How Mexicans Voluntarily Injure Themselves Every Year in Honor of Their Love for the Poor (13 photos + 1 video)

Category: Holidays, PEGI 0+
Today, 05:24

This is the only place on the planet where people pay for the right to hit themselves in the face with a sledgehammer and call it culture.





If you're looking for a festival that will impress both your mother-in-law and your traumatologist, consider yourself at the right place.



Every February, residents of the tiny town of San Juan de la Vega, Mexico, reenact a 400-year-old battle between local peasants and wealthy landowners.





According to legend, a local miner and cattle rancher sided with the farmers, as did the man who gave the town its name, Juan Aquino de la Vega, a sort of Mexican Robin Hood who robbed the rich and gave to the poor.
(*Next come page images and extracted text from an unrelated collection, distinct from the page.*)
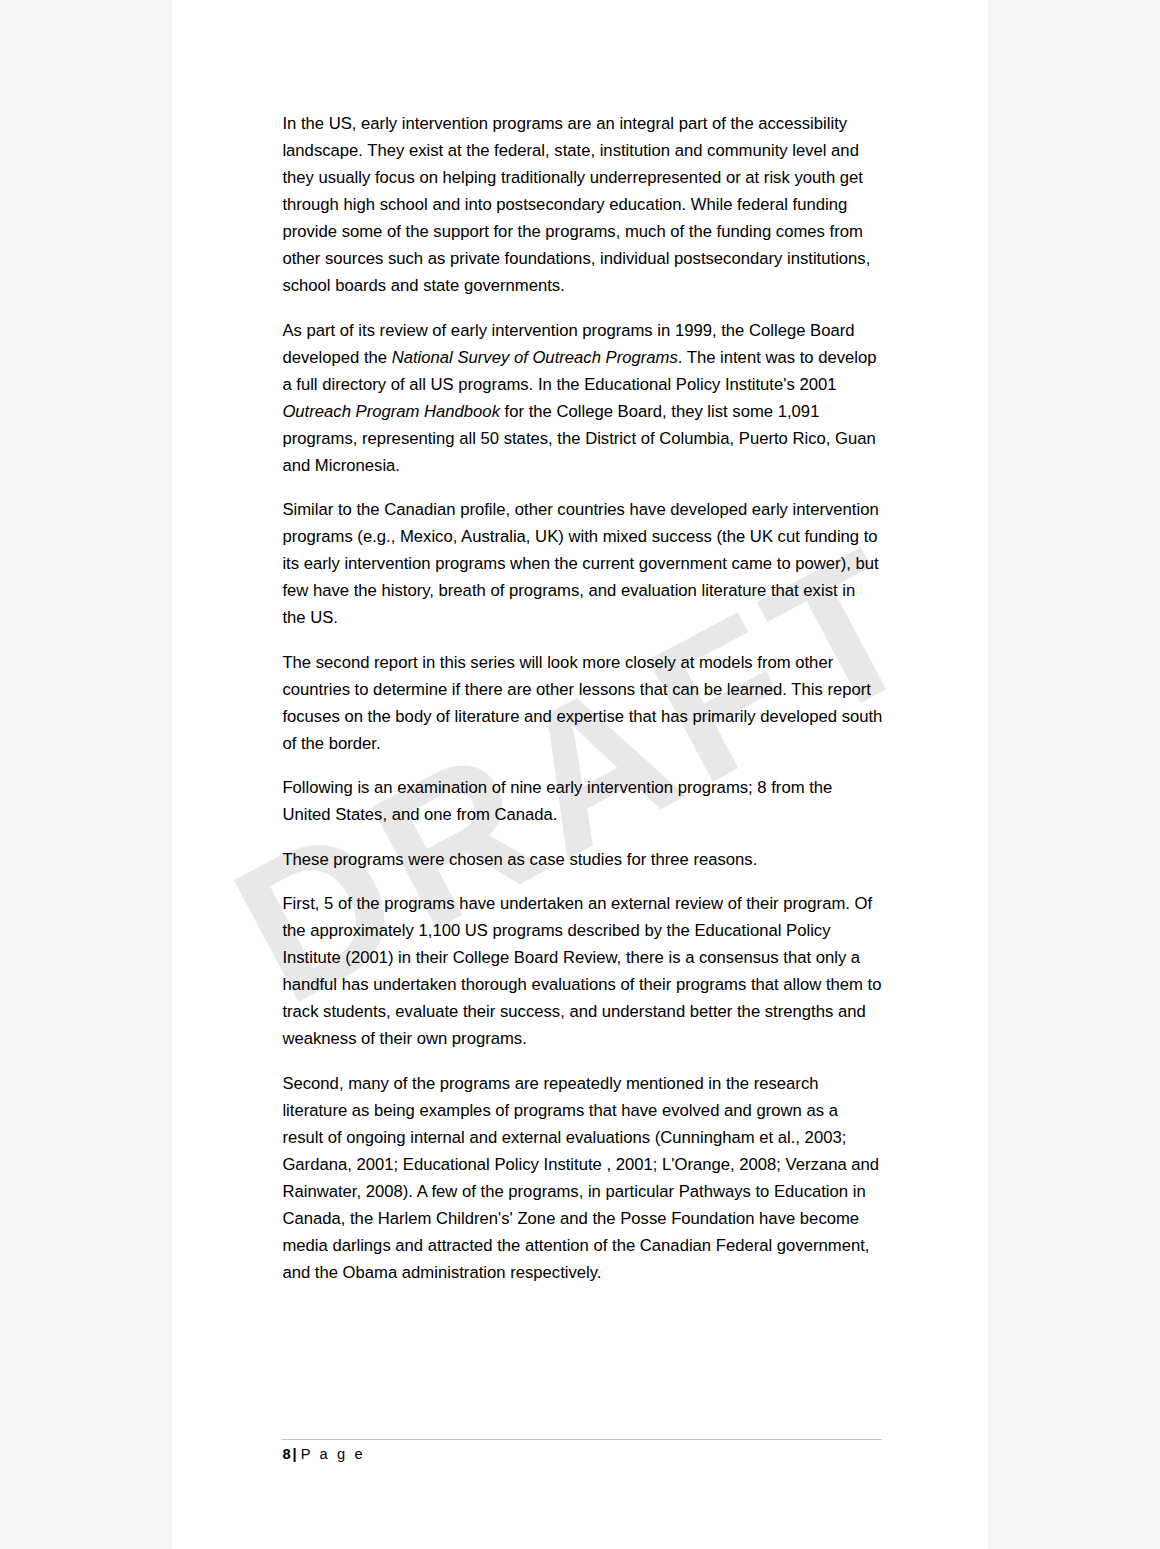DRAFT
In the US, early intervention programs are an integral part of the accessibility landscape. They exist at the federal, state, institution and community level and they usually focus on helping traditionally underrepresented or at risk youth get through high school and into postsecondary education. While federal funding provide some of the support for the programs, much of the funding comes from other sources such as private foundations, individual postsecondary institutions, school boards and state governments.
As part of its review of early intervention programs in 1999, the College Board developed the National Survey of Outreach Programs. The intent was to develop a full directory of all US programs. In the Educational Policy Institute's 2001 Outreach Program Handbook for the College Board, they list some 1,091 programs, representing all 50 states, the District of Columbia, Puerto Rico, Guan and Micronesia.
Similar to the Canadian profile, other countries have developed early intervention programs (e.g., Mexico, Australia, UK) with mixed success (the UK cut funding to its early intervention programs when the current government came to power), but few have the history, breath of programs, and evaluation literature that exist in the US.
The second report in this series will look more closely at models from other countries to determine if there are other lessons that can be learned. This report focuses on the body of literature and expertise that has primarily developed south of the border.
Following is an examination of nine early intervention programs; 8 from the United States, and one from Canada.
These programs were chosen as case studies for three reasons.
First, 5 of the programs have undertaken an external review of their program. Of the approximately 1,100 US programs described by the Educational Policy Institute (2001) in their College Board Review, there is a consensus that only a handful has undertaken thorough evaluations of their programs that allow them to track students, evaluate their success, and understand better the strengths and weakness of their own programs.
Second, many of the programs are repeatedly mentioned in the research literature as being examples of programs that have evolved and grown as a result of ongoing internal and external evaluations (Cunningham et al., 2003; Gardana, 2001; Educational Policy Institute , 2001; L'Orange, 2008; Verzana and Rainwater, 2008). A few of the programs, in particular Pathways to Education in Canada, the Harlem Children's' Zone and the Posse Foundation have become media darlings and attracted the attention of the Canadian Federal government, and the Obama administration respectively.
8|P a g e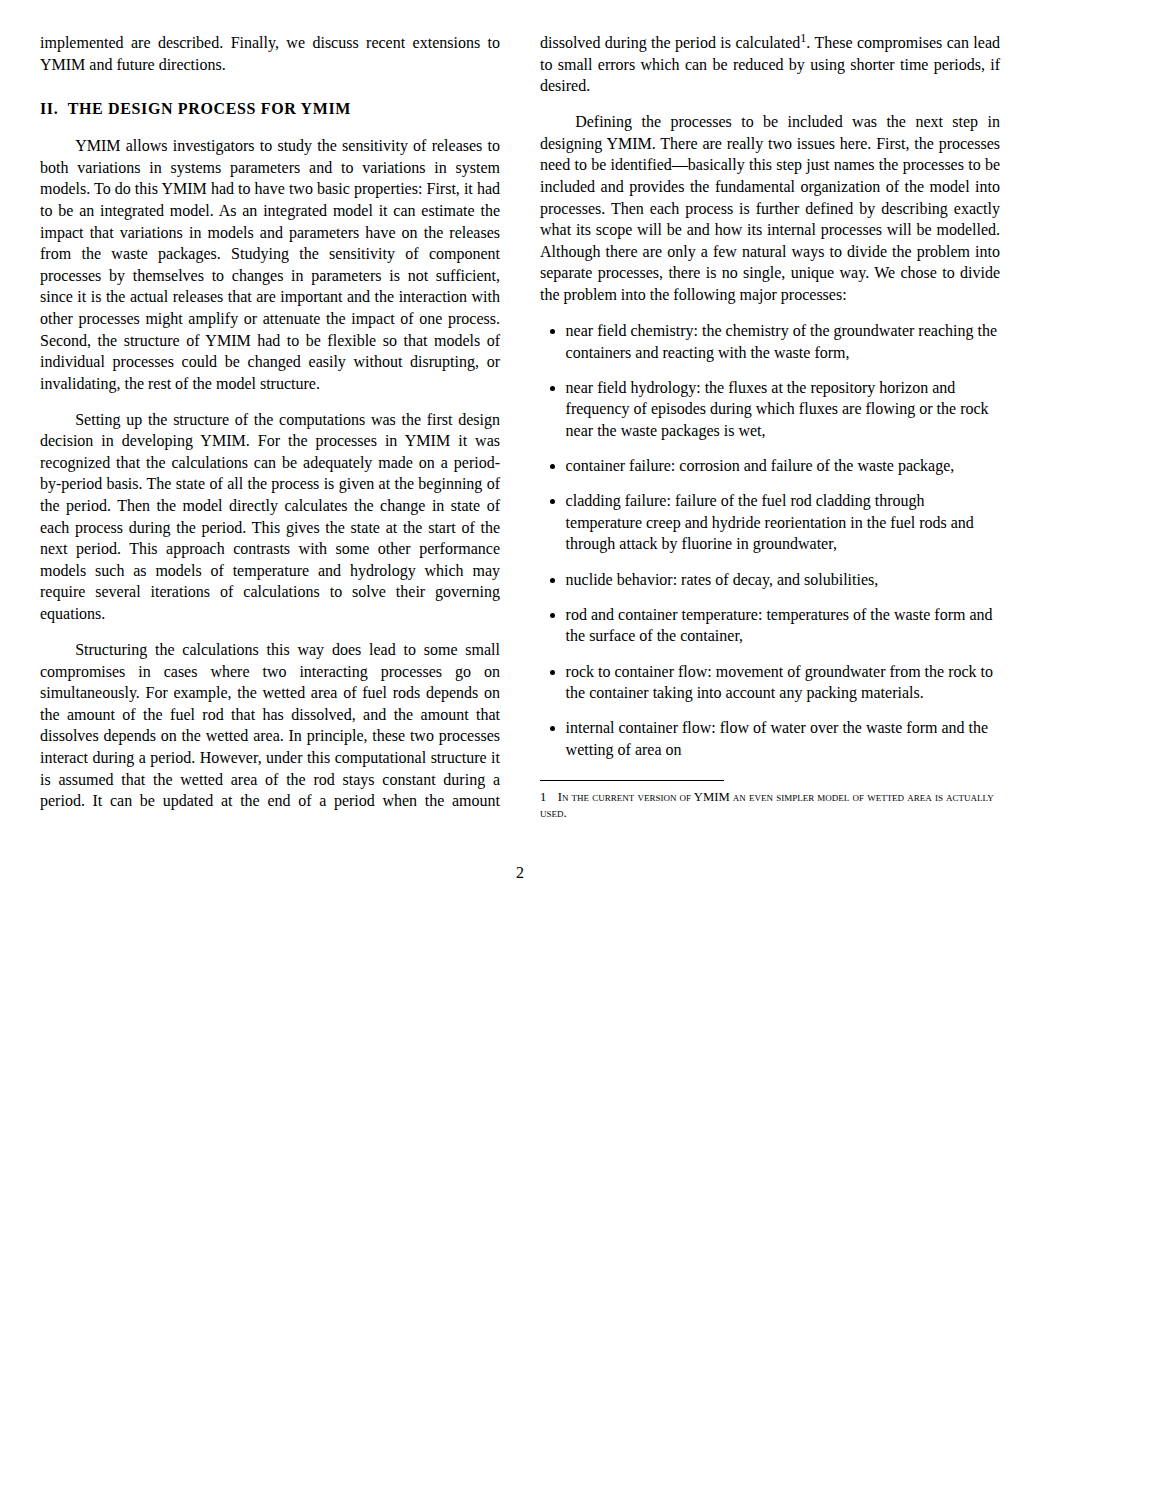implemented are described. Finally, we discuss recent extensions to YMIM and future directions.
II. THE DESIGN PROCESS FOR YMIM
YMIM allows investigators to study the sensitivity of releases to both variations in systems parameters and to variations in system models. To do this YMIM had to have two basic properties: First, it had to be an integrated model. As an integrated model it can estimate the impact that variations in models and parameters have on the releases from the waste packages. Studying the sensitivity of component processes by themselves to changes in parameters is not sufficient, since it is the actual releases that are important and the interaction with other processes might amplify or attenuate the impact of one process. Second, the structure of YMIM had to be flexible so that models of individual processes could be changed easily without disrupting, or invalidating, the rest of the model structure.
Setting up the structure of the computations was the first design decision in developing YMIM. For the processes in YMIM it was recognized that the calculations can be adequately made on a period-by-period basis. The state of all the process is given at the beginning of the period. Then the model directly calculates the change in state of each process during the period. This gives the state at the start of the next period. This approach contrasts with some other performance models such as models of temperature and hydrology which may require several iterations of calculations to solve their governing equations.
Structuring the calculations this way does lead to some small compromises in cases where two interacting processes go on simultaneously. For example, the wetted area of fuel rods depends on the amount of the fuel rod that has dissolved, and the amount that dissolves depends on the wetted area. In principle, these two processes interact during a period. However, under this computational structure it is assumed that the wetted area of the rod stays constant during a period. It can be updated at the end of a period when the amount dissolved during the period is calculated1. These compromises can lead to small errors which can be reduced by using shorter time periods, if desired.
Defining the processes to be included was the next step in designing YMIM. There are really two issues here. First, the processes need to be identified—basically this step just names the processes to be included and provides the fundamental organization of the model into processes. Then each process is further defined by describing exactly what its scope will be and how its internal processes will be modelled. Although there are only a few natural ways to divide the problem into separate processes, there is no single, unique way. We chose to divide the problem into the following major processes:
near field chemistry: the chemistry of the groundwater reaching the containers and reacting with the waste form,
near field hydrology: the fluxes at the repository horizon and frequency of episodes during which fluxes are flowing or the rock near the waste packages is wet,
container failure: corrosion and failure of the waste package,
cladding failure: failure of the fuel rod cladding through temperature creep and hydride reorientation in the fuel rods and through attack by fluorine in groundwater,
nuclide behavior: rates of decay, and solubilities,
rod and container temperature: temperatures of the waste form and the surface of the container,
rock to container flow: movement of groundwater from the rock to the container taking into account any packing materials.
internal container flow: flow of water over the waste form and the wetting of area on
1 In the current version of YMIM an even simpler model of wetted area is actually used.
2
Unlike typical historical reenactments, where costumed characters mock-fight each other, the main attraction of this celebration is detonating homemade firecrackers with ordinary sledgehammers.



Explosive packets made from a mixture of sulfur and chemicals are attached to the working end of a sledgehammer and detonated by slamming them hard into rocks or iron plates. Firecrackers explode in a cloud of smoke and dust, showering the spectators with razor-sharp shrapnel.



Participants try to protect themselves from injury: they wear sunglasses, long-sleeved shirts, hats, and scarves over their faces. But all this is about as effective against the shock wave as a poultice on a dead person.



People are easily knocked off their feet, sledgehammers are snatched from their hands, and thrown aside. Sometimes a stone hits them right in the face, or the noise ruptures their eardrums.



Injured enthusiasts, after receiving first aid, return and continue participating, because the next opportunity to test their mettle will only come in a year.



The festival remains popular and blows the minds of locals and visitors alike every February. The authorities tolerate it, tourists love it, and traumatologists are simply delighted.



The ancient event has only one future: as long as there's a mixture of sulfur and chlorate and men who don't mind their fingers, the sledgehammers will continue to swing.



Perhaps in a couple of years, he'll be limited by licenses and other documents. But the spirit of the Mexican Robin Hood—dirty, gunpowdery, and very loud—cannot be suppressed by any bureaucracy.